Saved data entries
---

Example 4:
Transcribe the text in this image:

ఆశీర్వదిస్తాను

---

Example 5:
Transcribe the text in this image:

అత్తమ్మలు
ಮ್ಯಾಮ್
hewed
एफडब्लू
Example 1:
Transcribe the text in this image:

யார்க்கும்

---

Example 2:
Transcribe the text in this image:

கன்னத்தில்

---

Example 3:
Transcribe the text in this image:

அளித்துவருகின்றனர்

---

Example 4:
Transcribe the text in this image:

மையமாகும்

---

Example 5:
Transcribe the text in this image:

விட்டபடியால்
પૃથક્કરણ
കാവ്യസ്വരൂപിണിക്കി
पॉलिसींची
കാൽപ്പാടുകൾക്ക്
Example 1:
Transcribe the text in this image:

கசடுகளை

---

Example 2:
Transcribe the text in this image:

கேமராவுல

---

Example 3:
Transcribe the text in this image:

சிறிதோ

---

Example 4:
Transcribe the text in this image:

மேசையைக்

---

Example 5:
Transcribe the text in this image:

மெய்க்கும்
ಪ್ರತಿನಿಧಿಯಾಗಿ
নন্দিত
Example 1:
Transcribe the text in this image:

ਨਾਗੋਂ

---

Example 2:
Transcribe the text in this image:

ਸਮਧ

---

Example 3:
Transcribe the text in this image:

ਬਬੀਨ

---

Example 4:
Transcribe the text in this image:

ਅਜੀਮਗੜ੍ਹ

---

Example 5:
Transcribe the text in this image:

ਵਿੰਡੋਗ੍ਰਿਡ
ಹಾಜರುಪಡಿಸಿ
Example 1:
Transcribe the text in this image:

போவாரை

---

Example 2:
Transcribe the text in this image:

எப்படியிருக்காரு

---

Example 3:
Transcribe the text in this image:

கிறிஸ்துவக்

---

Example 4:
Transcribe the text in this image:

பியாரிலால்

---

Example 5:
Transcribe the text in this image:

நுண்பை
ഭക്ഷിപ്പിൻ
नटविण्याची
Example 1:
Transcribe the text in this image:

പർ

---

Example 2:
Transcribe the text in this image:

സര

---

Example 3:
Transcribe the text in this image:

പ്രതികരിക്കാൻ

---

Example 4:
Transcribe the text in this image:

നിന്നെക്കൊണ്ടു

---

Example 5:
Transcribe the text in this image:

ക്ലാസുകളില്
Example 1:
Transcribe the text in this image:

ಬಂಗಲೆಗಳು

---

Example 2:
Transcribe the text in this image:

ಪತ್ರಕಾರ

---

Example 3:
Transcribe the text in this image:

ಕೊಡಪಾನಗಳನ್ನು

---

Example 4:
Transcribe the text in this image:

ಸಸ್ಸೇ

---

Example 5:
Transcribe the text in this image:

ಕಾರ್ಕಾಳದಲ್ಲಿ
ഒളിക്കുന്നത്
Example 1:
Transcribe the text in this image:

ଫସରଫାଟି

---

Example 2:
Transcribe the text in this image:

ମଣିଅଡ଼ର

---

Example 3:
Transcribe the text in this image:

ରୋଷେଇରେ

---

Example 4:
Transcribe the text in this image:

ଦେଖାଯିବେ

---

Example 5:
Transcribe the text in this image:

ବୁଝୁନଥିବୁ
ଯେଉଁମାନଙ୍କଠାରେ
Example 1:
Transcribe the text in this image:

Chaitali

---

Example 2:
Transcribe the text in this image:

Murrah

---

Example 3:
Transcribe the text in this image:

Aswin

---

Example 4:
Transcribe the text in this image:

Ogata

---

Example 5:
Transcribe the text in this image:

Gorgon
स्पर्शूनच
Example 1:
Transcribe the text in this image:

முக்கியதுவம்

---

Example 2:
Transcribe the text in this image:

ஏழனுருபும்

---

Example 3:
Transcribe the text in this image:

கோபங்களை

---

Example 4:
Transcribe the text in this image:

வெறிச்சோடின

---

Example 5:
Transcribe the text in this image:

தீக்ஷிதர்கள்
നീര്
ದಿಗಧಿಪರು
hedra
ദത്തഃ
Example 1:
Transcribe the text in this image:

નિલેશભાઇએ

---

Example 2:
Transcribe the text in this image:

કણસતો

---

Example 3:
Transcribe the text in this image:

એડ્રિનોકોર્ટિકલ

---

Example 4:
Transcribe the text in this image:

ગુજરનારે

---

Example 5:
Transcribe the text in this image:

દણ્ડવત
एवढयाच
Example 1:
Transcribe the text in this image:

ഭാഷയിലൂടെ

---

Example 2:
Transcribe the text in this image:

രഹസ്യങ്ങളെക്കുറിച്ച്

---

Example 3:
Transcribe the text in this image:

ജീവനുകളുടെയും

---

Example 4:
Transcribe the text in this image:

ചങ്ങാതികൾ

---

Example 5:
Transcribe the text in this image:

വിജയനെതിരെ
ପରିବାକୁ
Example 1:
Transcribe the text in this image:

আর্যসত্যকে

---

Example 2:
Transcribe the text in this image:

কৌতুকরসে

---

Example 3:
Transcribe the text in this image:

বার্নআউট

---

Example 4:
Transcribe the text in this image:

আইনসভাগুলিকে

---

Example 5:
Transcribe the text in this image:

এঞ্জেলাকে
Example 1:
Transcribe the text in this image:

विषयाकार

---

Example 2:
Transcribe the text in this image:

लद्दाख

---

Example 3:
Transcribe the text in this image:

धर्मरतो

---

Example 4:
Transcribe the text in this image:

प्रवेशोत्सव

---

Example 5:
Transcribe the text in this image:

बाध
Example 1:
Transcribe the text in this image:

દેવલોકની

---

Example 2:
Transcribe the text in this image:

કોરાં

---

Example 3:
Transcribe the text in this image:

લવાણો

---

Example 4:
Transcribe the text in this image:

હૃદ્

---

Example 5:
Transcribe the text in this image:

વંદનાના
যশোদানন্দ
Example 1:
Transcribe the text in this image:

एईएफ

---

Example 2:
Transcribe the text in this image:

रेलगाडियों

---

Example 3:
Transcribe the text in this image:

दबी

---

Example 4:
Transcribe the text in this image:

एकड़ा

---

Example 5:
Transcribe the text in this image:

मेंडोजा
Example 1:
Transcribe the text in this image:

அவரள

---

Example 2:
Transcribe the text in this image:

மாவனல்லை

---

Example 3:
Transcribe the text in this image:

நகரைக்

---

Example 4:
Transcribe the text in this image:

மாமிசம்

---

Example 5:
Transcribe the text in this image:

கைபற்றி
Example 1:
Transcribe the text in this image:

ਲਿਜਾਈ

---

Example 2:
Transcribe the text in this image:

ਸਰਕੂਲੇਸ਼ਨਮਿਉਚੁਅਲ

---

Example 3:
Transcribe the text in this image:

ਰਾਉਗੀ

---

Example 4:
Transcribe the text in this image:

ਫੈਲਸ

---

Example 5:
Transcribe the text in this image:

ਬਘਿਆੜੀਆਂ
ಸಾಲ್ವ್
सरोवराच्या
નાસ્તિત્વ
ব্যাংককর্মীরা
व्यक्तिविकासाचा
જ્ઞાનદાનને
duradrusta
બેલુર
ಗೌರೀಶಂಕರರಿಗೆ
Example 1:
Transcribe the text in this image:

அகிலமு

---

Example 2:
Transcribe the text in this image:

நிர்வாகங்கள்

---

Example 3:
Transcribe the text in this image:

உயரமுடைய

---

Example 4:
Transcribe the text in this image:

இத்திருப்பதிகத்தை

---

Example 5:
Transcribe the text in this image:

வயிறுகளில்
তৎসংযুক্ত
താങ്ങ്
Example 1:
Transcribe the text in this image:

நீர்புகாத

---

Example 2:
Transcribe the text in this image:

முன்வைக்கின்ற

- _What to work on_
Reply by returning the full set of records above exactly.

- _Exercise result_
---

Example 4:
Transcribe the text in this image:

ఆశీర్వదిస్తాను

---

Example 5:
Transcribe the text in this image:

అత్తమ్మలు
ಮ್ಯಾಮ್
hewed
एफडब्लू
Example 1:
Transcribe the text in this image:

யார்க்கும்

---

Example 2:
Transcribe the text in this image:

கன்னத்தில்

---

Example 3:
Transcribe the text in this image:

அளித்துவருகின்றனர்

---

Example 4:
Transcribe the text in this image:

மையமாகும்

---

Example 5:
Transcribe the text in this image:

விட்டபடியால்
પૃથક્કરણ
കാവ്യസ്വരൂപിണിക്കി
पॉलिसींची
കാൽപ്പാടുകൾക്ക്
Example 1:
Transcribe the text in this image:

கசடுகளை

---

Example 2:
Transcribe the text in this image:

கேமராவுல

---

Example 3:
Transcribe the text in this image:

சிறிதோ

---

Example 4:
Transcribe the text in this image:

மேசையைக்

---

Example 5:
Transcribe the text in this image:

மெய்க்கும்
ಪ್ರತಿನಿಧಿಯಾಗಿ
নন্দিত
Example 1:
Transcribe the text in this image:

ਨਾਗੋਂ

---

Example 2:
Transcribe the text in this image:

ਸਮਧ

---

Example 3:
Transcribe the text in this image:

ਬਬੀਨ

---

Example 4:
Transcribe the text in this image:

ਅਜੀਮਗੜ੍ਹ

---

Example 5:
Transcribe the text in this image:

ਵਿੰਡੋਗ੍ਰਿਡ
ಹಾಜರುಪಡಿಸಿ
Example 1:
Transcribe the text in this image:

போவாரை

---

Example 2:
Transcribe the text in this image:

எப்படியிருக்காரு

---

Example 3:
Transcribe the text in this image:

கிறிஸ்துவக்

---

Example 4:
Transcribe the text in this image:

பியாரிலால்

---

Example 5:
Transcribe the text in this image:

நுண்பை
ഭക്ഷിപ്പിൻ
नटविण्याची
Example 1:
Transcribe the text in this image:

പർ

---

Example 2:
Transcribe the text in this image:

സര

---

Example 3:
Transcribe the text in this image:

പ്രതികരിക്കാൻ

---

Example 4:
Transcribe the text in this image:

നിന്നെക്കൊണ്ടു

---

Example 5:
Transcribe the text in this image:

ക്ലാസുകളില്
Example 1:
Transcribe the text in this image:

ಬಂಗಲೆಗಳು

---

Example 2:
Transcribe the text in this image:

ಪತ್ರಕಾರ

---

Example 3:
Transcribe the text in this image:

ಕೊಡಪಾನಗಳನ್ನು

---

Example 4:
Transcribe the text in this image:

ಸಸ್ಸೇ

---

Example 5:
Transcribe the text in this image:

ಕಾರ್ಕಾಳದಲ್ಲಿ
ഒളിക്കുന്നത്
Example 1:
Transcribe the text in this image:

ଫସରଫାଟି

---

Example 2:
Transcribe the text in this image:

ମଣିଅଡ଼ର

---

Example 3:
Transcribe the text in this image:

ରୋଷେଇରେ

---

Example 4:
Transcribe the text in this image:

ଦେଖାଯିବେ

---

Example 5:
Transcribe the text in this image:

ବୁଝୁନଥିବୁ
ଯେଉଁମାନଙ୍କଠାରେ
Example 1:
Transcribe the text in this image:

Chaitali

---

Example 2:
Transcribe the text in this image:

Murrah

---

Example 3:
Transcribe the text in this image:

Aswin

---

Example 4:
Transcribe the text in this image:

Ogata

---

Example 5:
Transcribe the text in this image:

Gorgon
स्पर्शूनच
Example 1:
Transcribe the text in this image:

முக்கியதுவம்

---

Example 2:
Transcribe the text in this image:

ஏழனுருபும்

---

Example 3:
Transcribe the text in this image:

கோபங்களை

---

Example 4:
Transcribe the text in this image:

வெறிச்சோடின

---

Example 5:
Transcribe the text in this image:

தீக்ஷிதர்கள்
നീര്
ದಿಗಧಿಪರು
hedra
ദത്തഃ
Example 1:
Transcribe the text in this image:

નિલેશભાઇએ

---

Example 2:
Transcribe the text in this image:

કણસતો

---

Example 3:
Transcribe the text in this image:

એડ્રિનોકોર્ટિકલ

---

Example 4:
Transcribe the text in this image:

ગુજરનારે

---

Example 5:
Transcribe the text in this image:

દણ્ડવત
एवढयाच
Example 1:
Transcribe the text in this image:

ഭാഷയിലൂടെ

---

Example 2:
Transcribe the text in this image:

രഹസ്യങ്ങളെക്കുറിച്ച്

---

Example 3:
Transcribe the text in this image:

ജീവനുകളുടെയും

---

Example 4:
Transcribe the text in this image:

ചങ്ങാതികൾ

---

Example 5:
Transcribe the text in this image:

വിജയനെതിരെ
ପରିବାକୁ
Example 1:
Transcribe the text in this image:

আর্যসত্যকে

---

Example 2:
Transcribe the text in this image:

কৌতুকরসে

---

Example 3:
Transcribe the text in this image:

বার্নআউট

---

Example 4:
Transcribe the text in this image:

আইনসভাগুলিকে

---

Example 5:
Transcribe the text in this image:

এঞ্জেলাকে
Example 1:
Transcribe the text in this image:

विषयाकार

---

Example 2:
Transcribe the text in this image:

लद्दाख

---

Example 3:
Transcribe the text in this image:

धर्मरतो

---

Example 4:
Transcribe the text in this image:

प्रवेशोत्सव

---

Example 5:
Transcribe the text in this image:

बाध
Example 1:
Transcribe the text in this image:

દેવલોકની

---

Example 2:
Transcribe the text in this image:

કોરાં

---

Example 3:
Transcribe the text in this image:

લવાણો

---

Example 4:
Transcribe the text in this image:

હૃદ્

---

Example 5:
Transcribe the text in this image:

વંદનાના
যশোদানন্দ
Example 1:
Transcribe the text in this image:

एईएफ

---

Example 2:
Transcribe the text in this image:

रेलगाडियों

---

Example 3:
Transcribe the text in this image:

दबी

---

Example 4:
Transcribe the text in this image:

एकड़ा

---

Example 5:
Transcribe the text in this image:

मेंडोजा
Example 1:
Transcribe the text in this image:

அவரள

---

Example 2:
Transcribe the text in this image:

மாவனல்லை

---

Example 3:
Transcribe the text in this image:

நகரைக்

---

Example 4:
Transcribe the text in this image:

மாமிசம்

---

Example 5:
Transcribe the text in this image:

கைபற்றி
Example 1:
Transcribe the text in this image:

ਲਿਜਾਈ

---

Example 2:
Transcribe the text in this image:

ਸਰਕੂਲੇਸ਼ਨਮਿਉਚੁਅਲ

---

Example 3:
Transcribe the text in this image:

ਰਾਉਗੀ

---

Example 4:
Transcribe the text in this image:

ਫੈਲਸ

---

Example 5:
Transcribe the text in this image:

ਬਘਿਆੜੀਆਂ
ಸಾಲ್ವ್
सरोवराच्या
નાસ્તિત્વ
ব্যাংককর্মীরা
व्यक्तिविकासाचा
જ્ઞાનદાનને
duradrusta
બેલુર
ಗೌರೀಶಂಕರರಿಗೆ
Example 1:
Transcribe the text in this image:

அகிலமு

---

Example 2:
Transcribe the text in this image:

நிர்வாகங்கள்

---

Example 3:
Transcribe the text in this image:

உயரமுடைய

---

Example 4:
Transcribe the text in this image:

இத்திருப்பதிகத்தை

---

Example 5:
Transcribe the text in this image:

வயிறுகளில்
তৎসংযুক্ত
താങ്ങ്
Example 1:
Transcribe the text in this image:

நீர்புகாத

---

Example 2:
Transcribe the text in this image:

முன்வைக்கின்ற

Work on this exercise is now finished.